*** Begin section ***

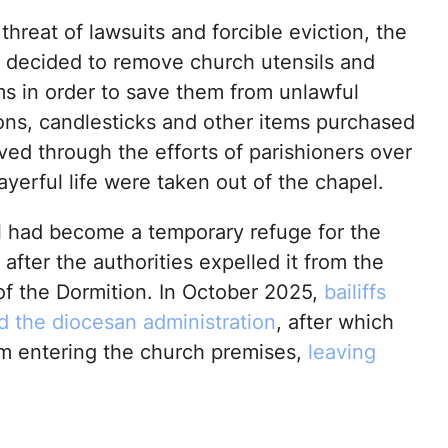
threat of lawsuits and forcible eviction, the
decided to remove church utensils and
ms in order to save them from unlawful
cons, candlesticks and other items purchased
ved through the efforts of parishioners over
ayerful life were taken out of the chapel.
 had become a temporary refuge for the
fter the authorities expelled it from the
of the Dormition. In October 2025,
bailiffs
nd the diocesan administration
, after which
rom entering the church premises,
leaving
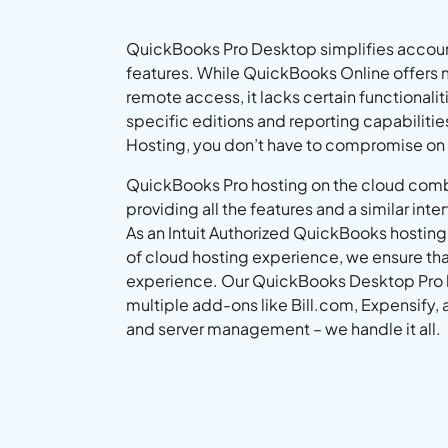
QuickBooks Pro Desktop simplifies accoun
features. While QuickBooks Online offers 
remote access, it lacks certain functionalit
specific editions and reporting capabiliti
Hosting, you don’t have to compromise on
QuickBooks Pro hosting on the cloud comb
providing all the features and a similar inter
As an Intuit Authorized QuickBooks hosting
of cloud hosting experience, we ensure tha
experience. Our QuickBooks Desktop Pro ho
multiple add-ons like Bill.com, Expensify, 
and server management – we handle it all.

*** End section ***

> **WHAT TO WORK ON**
Copy out all the lines above, replacing "parishioners" with "believers" and leaving everything else as it is. Leave the pictures out.

> **SOLUTION**
threat of lawsuits and forcible eviction, the
decided to remove church utensils and
ms in order to save them from unlawful
cons, candlesticks and other items purchased
ved through the efforts of believers over
ayerful life were taken out of the chapel.
 had become a temporary refuge for the
fter the authorities expelled it from the
of the Dormition. In October 2025,
bailiffs
nd the diocesan administration
, after which
rom entering the church premises,
leaving
QuickBooks Pro Desktop simplifies accoun
features. While QuickBooks Online offers 
remote access, it lacks certain functionalit
specific editions and reporting capabiliti
Hosting, you don’t have to compromise on
QuickBooks Pro hosting on the cloud comb
providing all the features and a similar inter
As an Intuit Authorized QuickBooks hosting
of cloud hosting experience, we ensure tha
experience. Our QuickBooks Desktop Pro ho
multiple add-ons like Bill.com, Expensify, 
and server management – we handle it all.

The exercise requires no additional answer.